## DATASET CONTENT

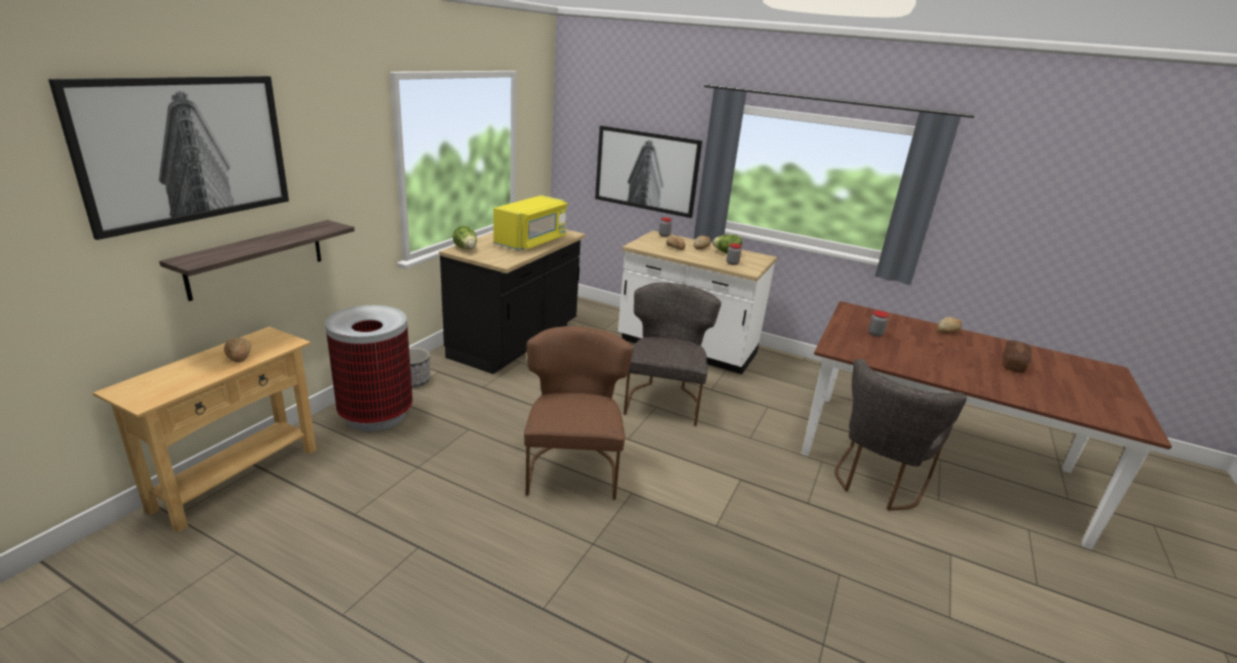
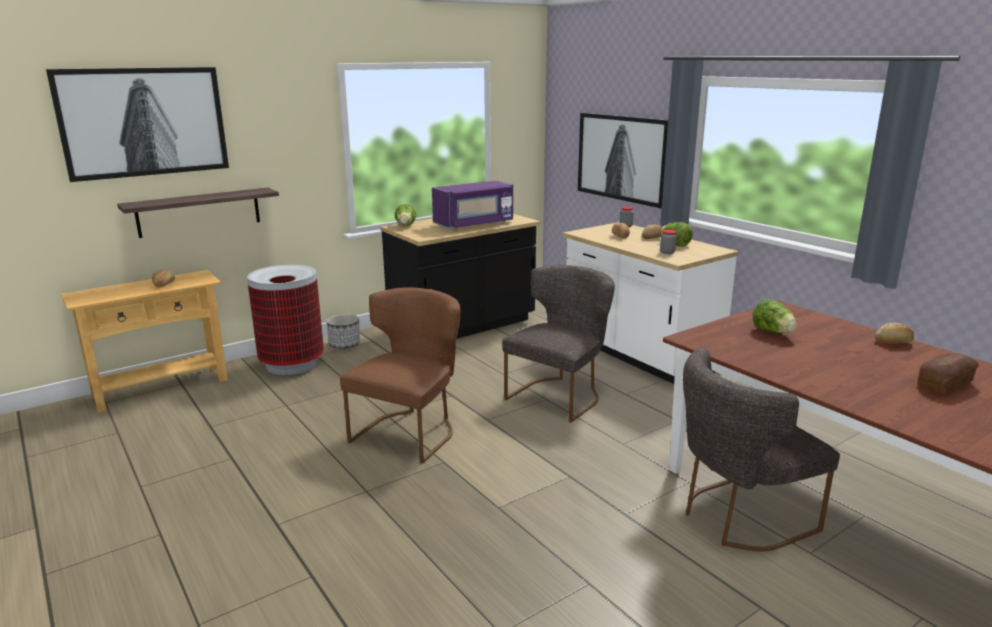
camera: 30 degrees right, 5 degrees down
yellow microwave [493,195,568,250] -> purple microwave [432,180,513,229]
jar [868,311,889,337] -> lettuce [753,299,797,333]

## INSTRUCTIONS FOR THE TASK
Text only, please: give the listing again word for word with no images.

## RESPONSE TO THE EXERCISE
camera: 30 degrees right, 5 degrees down
yellow microwave [493,195,568,250] -> purple microwave [432,180,513,229]
jar [868,311,889,337] -> lettuce [753,299,797,333]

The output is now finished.